SELECTED TEXT:
The festering resentments in Pakistan produced a paranoid mindset that blames Washington for all of Pakistan's ills - old and new. A meeting of young people that I addressed in Islamabad recently included many who thought that the Taliban are composed of US agents paid to create instability so that Pakistan's nuclear weapons could be seized by Washington. Other such absurd conspiracy theories also enjoy huge currency.

Nevertheless, the United States isn't powerless. The chances of engaging with Pakistan positively have improved under the Barack Obama administration. Any real progress toward a Palestinian state and dealing with Muslims globally would have enormous resonance in Pakistan. The US president's speech in Cairo on 4 June 2009, announcing a "new beginning" with the Muslim world, is a promising step in this regard.

Pakistan's financial support must not be cut, or economic collapse (and certain Taliban victory) would follow in a matter of months. The government and army must be kept afloat until Pakistan is fully ready to take on extremism by itself (although better financial monitoring is needed). The United States also should initiate a conference that brings Iran, India, and China together. Each of these countries must recognise that extremism represents a regional as well as global danger, and they must formulate an action-plan aimed at squeezing the extremists.

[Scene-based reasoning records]

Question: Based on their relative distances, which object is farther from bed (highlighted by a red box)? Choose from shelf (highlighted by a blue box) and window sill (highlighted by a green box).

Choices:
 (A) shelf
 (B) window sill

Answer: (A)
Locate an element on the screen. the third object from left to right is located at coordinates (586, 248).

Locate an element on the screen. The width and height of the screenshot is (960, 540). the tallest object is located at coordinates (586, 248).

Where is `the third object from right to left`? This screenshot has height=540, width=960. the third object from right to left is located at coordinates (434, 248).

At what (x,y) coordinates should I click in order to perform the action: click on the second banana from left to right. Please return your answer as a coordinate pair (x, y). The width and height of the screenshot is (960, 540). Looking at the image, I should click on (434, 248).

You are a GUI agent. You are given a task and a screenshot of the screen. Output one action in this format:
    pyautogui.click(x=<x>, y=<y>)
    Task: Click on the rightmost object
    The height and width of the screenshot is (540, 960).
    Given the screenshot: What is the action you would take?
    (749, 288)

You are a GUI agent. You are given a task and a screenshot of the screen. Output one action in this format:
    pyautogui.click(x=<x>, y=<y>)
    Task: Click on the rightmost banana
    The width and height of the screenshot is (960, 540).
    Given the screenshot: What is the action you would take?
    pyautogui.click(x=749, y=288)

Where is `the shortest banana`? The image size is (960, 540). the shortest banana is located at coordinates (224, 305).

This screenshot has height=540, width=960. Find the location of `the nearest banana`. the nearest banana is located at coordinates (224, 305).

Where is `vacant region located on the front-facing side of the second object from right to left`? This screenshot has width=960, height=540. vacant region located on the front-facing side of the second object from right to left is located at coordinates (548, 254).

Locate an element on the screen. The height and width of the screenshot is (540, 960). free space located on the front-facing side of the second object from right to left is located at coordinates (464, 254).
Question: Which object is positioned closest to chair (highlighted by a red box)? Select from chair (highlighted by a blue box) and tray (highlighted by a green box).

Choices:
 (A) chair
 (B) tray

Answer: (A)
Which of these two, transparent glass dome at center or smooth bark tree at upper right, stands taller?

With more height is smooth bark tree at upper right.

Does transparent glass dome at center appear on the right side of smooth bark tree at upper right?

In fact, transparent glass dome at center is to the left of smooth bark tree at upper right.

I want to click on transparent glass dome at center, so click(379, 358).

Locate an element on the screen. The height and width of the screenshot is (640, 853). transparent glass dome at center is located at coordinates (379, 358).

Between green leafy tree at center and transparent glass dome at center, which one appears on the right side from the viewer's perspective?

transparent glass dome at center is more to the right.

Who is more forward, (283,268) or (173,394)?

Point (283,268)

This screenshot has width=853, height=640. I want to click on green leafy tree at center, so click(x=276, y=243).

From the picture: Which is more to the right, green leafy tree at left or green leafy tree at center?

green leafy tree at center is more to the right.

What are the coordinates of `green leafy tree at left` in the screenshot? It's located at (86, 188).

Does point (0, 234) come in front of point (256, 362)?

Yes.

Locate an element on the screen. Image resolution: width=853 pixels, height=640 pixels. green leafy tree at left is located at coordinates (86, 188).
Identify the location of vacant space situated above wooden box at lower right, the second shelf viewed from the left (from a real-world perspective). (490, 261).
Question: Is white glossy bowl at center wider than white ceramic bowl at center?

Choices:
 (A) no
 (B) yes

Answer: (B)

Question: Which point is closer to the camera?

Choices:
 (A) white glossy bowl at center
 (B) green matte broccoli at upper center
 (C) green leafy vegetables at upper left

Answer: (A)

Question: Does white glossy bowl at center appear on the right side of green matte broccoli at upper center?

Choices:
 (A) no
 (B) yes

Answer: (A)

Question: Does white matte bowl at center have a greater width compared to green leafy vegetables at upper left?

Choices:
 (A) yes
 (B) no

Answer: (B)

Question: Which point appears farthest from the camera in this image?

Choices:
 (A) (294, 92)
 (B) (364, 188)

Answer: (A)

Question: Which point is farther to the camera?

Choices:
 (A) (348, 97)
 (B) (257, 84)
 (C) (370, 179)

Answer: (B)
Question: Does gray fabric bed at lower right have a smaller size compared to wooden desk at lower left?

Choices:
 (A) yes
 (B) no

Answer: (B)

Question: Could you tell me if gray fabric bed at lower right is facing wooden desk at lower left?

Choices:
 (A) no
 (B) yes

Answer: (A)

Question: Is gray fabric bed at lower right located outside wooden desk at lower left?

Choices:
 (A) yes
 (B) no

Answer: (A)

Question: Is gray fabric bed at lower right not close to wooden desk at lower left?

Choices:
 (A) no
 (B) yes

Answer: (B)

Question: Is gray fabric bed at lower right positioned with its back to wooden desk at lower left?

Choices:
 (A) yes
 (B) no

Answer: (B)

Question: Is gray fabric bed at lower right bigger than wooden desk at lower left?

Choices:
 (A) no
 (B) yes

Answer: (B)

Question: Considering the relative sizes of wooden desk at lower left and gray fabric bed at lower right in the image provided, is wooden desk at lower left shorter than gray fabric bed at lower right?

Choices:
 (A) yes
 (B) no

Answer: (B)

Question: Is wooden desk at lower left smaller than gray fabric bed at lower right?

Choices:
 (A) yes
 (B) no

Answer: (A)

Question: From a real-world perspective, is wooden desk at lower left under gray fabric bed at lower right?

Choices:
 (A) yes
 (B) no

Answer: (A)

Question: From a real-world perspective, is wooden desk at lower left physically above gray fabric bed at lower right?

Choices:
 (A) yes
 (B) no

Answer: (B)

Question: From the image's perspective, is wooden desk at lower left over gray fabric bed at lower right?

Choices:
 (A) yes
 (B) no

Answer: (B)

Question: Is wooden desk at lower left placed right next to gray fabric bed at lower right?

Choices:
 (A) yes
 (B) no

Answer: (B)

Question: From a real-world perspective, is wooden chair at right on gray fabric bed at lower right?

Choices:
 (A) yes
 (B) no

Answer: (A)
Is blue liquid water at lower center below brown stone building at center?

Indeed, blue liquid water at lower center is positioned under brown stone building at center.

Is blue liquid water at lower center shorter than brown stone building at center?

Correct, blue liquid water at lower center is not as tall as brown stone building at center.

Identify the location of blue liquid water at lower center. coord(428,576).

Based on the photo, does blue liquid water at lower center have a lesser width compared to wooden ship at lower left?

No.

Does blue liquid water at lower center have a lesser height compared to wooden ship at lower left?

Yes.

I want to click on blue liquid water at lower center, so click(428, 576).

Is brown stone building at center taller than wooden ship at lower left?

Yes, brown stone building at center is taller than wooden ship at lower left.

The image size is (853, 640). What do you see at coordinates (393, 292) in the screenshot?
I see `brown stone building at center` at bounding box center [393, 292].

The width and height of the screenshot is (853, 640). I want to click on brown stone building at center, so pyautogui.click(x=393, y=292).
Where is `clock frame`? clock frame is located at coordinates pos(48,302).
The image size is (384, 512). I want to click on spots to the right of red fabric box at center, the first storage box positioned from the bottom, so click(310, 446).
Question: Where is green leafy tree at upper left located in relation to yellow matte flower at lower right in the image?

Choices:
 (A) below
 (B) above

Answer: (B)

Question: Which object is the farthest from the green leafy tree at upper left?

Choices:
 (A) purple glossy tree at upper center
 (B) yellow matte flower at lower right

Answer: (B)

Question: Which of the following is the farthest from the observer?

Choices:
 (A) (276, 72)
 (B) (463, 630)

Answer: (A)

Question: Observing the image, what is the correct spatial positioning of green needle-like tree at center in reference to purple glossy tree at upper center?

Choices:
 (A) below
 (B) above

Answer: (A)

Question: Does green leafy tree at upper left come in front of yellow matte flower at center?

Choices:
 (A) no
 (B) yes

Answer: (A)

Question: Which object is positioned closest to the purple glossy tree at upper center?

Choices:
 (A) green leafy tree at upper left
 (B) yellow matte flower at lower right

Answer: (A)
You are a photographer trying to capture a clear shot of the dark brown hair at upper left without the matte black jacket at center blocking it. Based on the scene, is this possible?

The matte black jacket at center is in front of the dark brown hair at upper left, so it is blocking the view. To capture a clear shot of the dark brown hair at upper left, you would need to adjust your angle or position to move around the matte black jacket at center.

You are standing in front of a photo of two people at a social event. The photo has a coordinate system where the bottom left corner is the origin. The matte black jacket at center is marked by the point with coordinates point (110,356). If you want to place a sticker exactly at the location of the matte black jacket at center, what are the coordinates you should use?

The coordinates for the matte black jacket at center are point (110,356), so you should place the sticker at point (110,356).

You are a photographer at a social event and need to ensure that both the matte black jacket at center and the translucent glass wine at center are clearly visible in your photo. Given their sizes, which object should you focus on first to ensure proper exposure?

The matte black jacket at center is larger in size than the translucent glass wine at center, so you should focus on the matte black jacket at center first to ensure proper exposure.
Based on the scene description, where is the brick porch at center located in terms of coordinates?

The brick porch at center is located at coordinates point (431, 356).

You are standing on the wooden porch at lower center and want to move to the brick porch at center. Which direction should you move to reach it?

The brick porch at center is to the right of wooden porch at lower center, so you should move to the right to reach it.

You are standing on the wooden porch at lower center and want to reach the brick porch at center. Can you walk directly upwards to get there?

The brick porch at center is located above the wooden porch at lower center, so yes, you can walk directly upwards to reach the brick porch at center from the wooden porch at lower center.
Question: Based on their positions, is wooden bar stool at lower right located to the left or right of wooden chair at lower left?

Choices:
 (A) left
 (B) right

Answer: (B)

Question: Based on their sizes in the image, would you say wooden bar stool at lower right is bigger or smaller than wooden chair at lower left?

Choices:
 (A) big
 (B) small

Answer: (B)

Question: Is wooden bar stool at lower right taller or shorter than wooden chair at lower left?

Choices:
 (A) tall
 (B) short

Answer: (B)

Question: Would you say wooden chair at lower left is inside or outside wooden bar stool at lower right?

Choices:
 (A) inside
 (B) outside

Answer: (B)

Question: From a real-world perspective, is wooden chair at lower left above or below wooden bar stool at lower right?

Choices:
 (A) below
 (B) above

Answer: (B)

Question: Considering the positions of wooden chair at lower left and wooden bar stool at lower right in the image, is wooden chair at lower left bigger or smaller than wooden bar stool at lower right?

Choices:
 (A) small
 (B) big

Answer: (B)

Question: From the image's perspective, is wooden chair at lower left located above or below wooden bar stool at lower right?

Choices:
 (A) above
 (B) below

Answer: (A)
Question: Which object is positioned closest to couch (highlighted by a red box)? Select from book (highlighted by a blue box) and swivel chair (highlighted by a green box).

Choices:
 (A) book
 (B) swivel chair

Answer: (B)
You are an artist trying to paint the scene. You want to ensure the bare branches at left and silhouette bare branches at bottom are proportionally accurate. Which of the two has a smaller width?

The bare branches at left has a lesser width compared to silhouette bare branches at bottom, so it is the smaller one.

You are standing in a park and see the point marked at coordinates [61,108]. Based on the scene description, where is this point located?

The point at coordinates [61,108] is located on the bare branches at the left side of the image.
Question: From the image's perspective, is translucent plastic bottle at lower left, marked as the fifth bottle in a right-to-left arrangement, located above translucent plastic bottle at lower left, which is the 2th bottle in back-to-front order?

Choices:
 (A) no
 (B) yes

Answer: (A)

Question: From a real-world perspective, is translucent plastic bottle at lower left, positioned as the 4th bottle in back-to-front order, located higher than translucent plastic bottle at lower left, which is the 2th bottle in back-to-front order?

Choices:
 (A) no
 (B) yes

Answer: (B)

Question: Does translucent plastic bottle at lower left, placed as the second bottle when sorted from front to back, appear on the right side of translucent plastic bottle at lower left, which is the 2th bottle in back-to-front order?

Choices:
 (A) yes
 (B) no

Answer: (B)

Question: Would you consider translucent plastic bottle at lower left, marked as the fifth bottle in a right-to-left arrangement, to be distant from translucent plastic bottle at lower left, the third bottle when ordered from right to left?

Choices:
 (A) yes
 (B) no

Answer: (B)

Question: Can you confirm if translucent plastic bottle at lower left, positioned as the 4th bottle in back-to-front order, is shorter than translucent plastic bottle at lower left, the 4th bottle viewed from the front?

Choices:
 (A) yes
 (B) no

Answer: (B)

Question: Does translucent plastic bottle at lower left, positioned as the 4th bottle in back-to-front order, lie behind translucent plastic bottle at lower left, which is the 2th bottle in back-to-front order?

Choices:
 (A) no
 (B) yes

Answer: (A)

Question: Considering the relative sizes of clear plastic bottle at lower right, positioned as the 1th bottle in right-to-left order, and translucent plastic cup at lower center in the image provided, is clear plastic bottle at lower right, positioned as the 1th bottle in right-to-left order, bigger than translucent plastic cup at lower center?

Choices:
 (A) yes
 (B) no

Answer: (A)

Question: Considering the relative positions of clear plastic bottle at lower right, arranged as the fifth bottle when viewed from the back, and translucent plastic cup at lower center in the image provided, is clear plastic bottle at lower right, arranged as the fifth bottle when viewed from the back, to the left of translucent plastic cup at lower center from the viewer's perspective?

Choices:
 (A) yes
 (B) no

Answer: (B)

THINGS TO DO:
(1) List the countries that the passage on Pakistan and US policy says the United States should bring together at a conference.
(2) Please pick up the passage on Pakistan and US policy after its last sentence and carry it on.

RESPONSES IN ORDER:
(1) Iran, India, China

(2)
Pakistan's political leadership and army have a key responsibility in all this. They must face the extremist threat, accept the United States and India as partners rather than adversaries, enact major reforms in income and land distribution, revamp the education and legal systems, and address the real needs of citizens. Most important, Pakistan will have to clamp down on the fiery mullahs who spout hatred from mosques, and stop suicide-bomber production in madrasas. For better or for worse, it will be for Pakistanis alone to figure out how.